Di qui il varo di un paio di iniziative in linea con “la finanza per la crescita” che tanto piace a Palazzo Chigi: il fondo dedicato ai non performing loans, 400 milioni e più per collezionare e rimettere a nuovo i rottami accumulati dalle banche in attesa della bad bank che l’Unione europea frena da mesi.
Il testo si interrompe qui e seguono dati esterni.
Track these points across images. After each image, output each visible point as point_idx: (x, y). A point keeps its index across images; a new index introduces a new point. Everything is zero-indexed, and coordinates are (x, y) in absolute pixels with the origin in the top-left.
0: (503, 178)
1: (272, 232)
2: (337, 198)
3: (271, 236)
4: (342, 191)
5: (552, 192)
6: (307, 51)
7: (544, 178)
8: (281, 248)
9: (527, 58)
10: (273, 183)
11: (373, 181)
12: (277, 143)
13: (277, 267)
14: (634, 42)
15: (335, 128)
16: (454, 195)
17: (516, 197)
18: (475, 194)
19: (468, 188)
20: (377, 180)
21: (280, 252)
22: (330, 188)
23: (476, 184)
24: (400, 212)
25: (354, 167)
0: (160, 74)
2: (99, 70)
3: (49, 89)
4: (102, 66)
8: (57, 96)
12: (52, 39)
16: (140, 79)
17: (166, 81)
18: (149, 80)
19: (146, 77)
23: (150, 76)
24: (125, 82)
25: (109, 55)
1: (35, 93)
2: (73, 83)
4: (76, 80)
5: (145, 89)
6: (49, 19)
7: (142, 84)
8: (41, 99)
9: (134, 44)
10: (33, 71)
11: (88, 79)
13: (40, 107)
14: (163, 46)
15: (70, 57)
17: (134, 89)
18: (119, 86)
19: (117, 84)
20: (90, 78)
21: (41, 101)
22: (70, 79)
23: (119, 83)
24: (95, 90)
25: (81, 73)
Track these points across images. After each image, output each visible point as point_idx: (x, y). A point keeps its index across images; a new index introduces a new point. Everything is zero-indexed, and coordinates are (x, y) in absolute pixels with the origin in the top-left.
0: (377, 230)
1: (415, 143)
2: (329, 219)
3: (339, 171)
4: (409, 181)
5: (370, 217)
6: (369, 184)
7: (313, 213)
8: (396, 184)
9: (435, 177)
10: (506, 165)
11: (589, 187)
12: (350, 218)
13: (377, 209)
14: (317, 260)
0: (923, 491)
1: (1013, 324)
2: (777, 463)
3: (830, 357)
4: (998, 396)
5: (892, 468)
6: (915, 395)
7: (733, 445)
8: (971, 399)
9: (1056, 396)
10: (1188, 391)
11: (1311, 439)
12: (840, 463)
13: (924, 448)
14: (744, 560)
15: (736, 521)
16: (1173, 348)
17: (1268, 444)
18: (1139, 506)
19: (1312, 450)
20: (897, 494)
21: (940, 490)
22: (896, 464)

E presto via libera al fondo, per ora più piccolo, che piloterà la clientela, internazionale più che italiana – si parla comunque di investitori istituzionali, non retail – verso le piccole e medie imprese nostrane (“uno dei problemi chiave del paese”, ammica Ennio). “Noi siamo tornati a guardare all’Italia – in realtà assieme ad Algebris anche una manciata di fondi anglosassoni, sondati dall’esecutivo, è tornata ad affacciarsi con interesse – visto che il governo fa le riforme, il petrolio cala e azzera il rischio di crisi energetica anche qualora il gas non arrivasse più, e l’euro verso la parità aiuta. Stando così le cose vogliamo portare capitali stranieri a investire in Italia”, tuona Serra. Altro che “finanziere delle Cayman”, come a suo tempo l’aveva pittato (per questo querelato e poi assolto per diffamazione) Pier Luigi Bersani, ex segretario del Pd. Del resto lui, a scanso di equivoci, la società alle Cayman l’ha chiusa. O il cattivo che figura, senza aver commesso reati o infrazioni di sorta, nella lista Falciani Semmai un “bravo ragazzo”, uno che lavora come usa nell’ambiente durissimo della City anche 18 ore al giorno, “un benestante – non un super Paperone, ha voluto precisare – che ha sempre pagato le tasse” con l’ambizione di voler essere sempre il primo della classe come gli è già successo nel miglio d’oro della finanza inglese, vincendo nel 2012 la gara per rendimento tra gli hedge fund o dando vita ai primi fondi specializzati nei Cocobond che tanto successo hanno avuto al Credit Suisse o in Barclays.

 

Ha esordito come iscritto nel Pd, sezione di Londra, spiegando dal palco della Leopolda che lo sciopero dei dipendenti pubblici va vietato, suscitando l’inevitabile e scontato vespaio che tanto gli piace. E che probabilmente diverte anche Renzi.  Di lui, del resto, tutto si può dire, salvo che abbia sfondato nel mondo della finanza grazie alla politica. Anche se certi legami ormai lo aiutano. Ma lui la vede in altro modo: “Con Renzi – dice – non siamo amici, non facciamo le vacanze assieme. Lo consiglio gratis, come faccio con altri ministri”. Doris, che di consigli in carriera ne ha dati pure lui, sarà d’accordo anche stavolta.


 

In una versione precedente di questo articolo Davide Serra era indicato come "il patron di Algebris, il fondo speculativo da lui creato nel 2006". È stato modificato, su sollecitazione dello stesso, come "il patron di Algebris, società di gestione del risparmio".